** ENTRIES SUPPLIED follows **

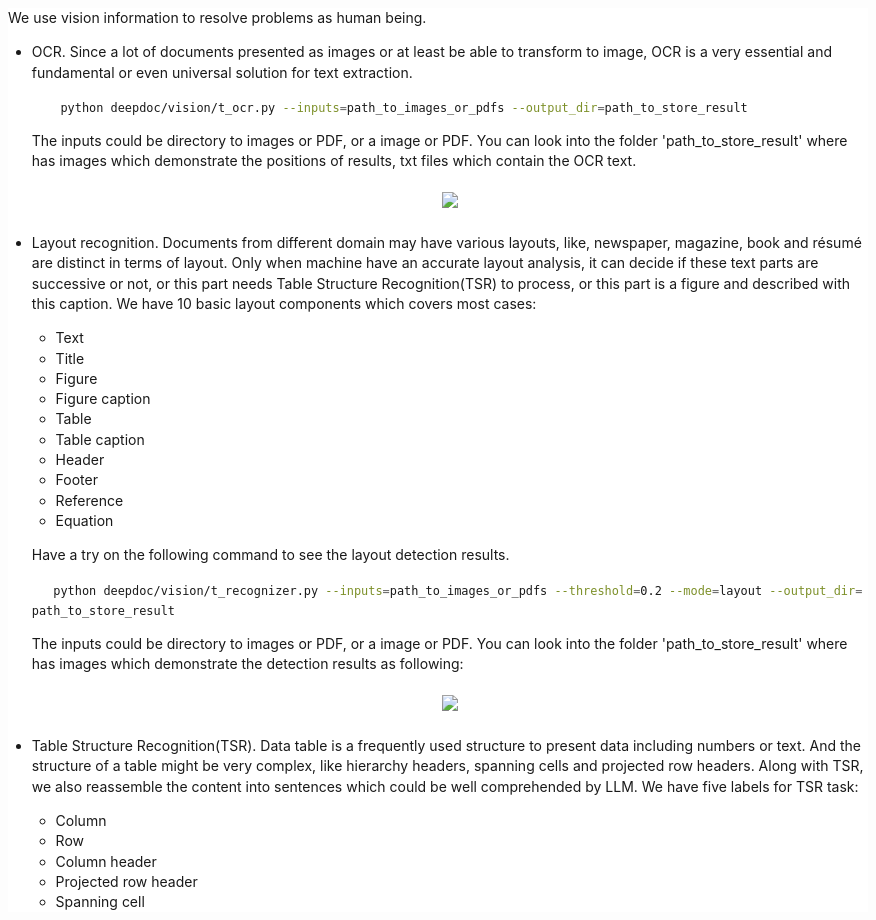 We use vision information to resolve problems as human being.
  - OCR. Since a lot of documents presented as images or at least be able to transform to image, 
    OCR is a very essential and fundamental or even universal solution for text extraction.
    ```bash
        python deepdoc/vision/t_ocr.py --inputs=path_to_images_or_pdfs --output_dir=path_to_store_result
     ```
    The inputs could be directory to images or PDF, or a image or PDF. 
    You can look into the folder 'path_to_store_result' where has images which demonstrate the positions of results,
    txt files which contain the OCR text.
    <div align="center" style="margin-top:20px;margin-bottom:20px;">
    <img src="https://github.com/infiniflow/ragforge/assets/12318111/f25bee3d-aaf7-4102-baf5-d5208361d110" width="900"/>
    </div>

  - Layout recognition. Documents from different domain may have various layouts, 
    like, newspaper, magazine, book and résumé are distinct in terms of layout. 
    Only when machine have an accurate layout analysis, it can decide if these text parts are successive or not, 
    or this part needs Table Structure Recognition(TSR) to process, or this part is a figure and described with this caption.
    We have 10 basic layout components which covers most cases:
      - Text
      - Title
      - Figure
      - Figure caption
      - Table
      - Table caption
      - Header
      - Footer
      - Reference
      - Equation
      
     Have a try on the following command to see the layout detection results.
     ```bash
        python deepdoc/vision/t_recognizer.py --inputs=path_to_images_or_pdfs --threshold=0.2 --mode=layout --output_dir=path_to_store_result
     ```
    The inputs could be directory to images or PDF, or a image or PDF. 
    You can look into the folder 'path_to_store_result' where has images which demonstrate the detection results as following:
    <div align="center" style="margin-top:20px;margin-bottom:20px;">
    <img src="https://github.com/infiniflow/ragforge/assets/12318111/07e0f625-9b28-43d0-9fbb-5bf586cd286f" width="1000"/>
    </div>
  
  - Table Structure Recognition(TSR). Data table is a frequently used structure to present data including numbers or text.
    And the structure of a table might be very complex, like hierarchy headers, spanning cells and projected row headers.
    Along with TSR, we also reassemble the content into sentences which could be well comprehended by LLM. 
    We have five labels for TSR task:
      - Column
      - Row
      - Column header
      - Projected row header
      - Spanning cell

** End of ENTRIES SUPPLIED **

- TO DO
Among the entries, how many lines contain the string "ragforge"? Give the number without anything else.

- SOLUTION TO THIS EXERCISE
2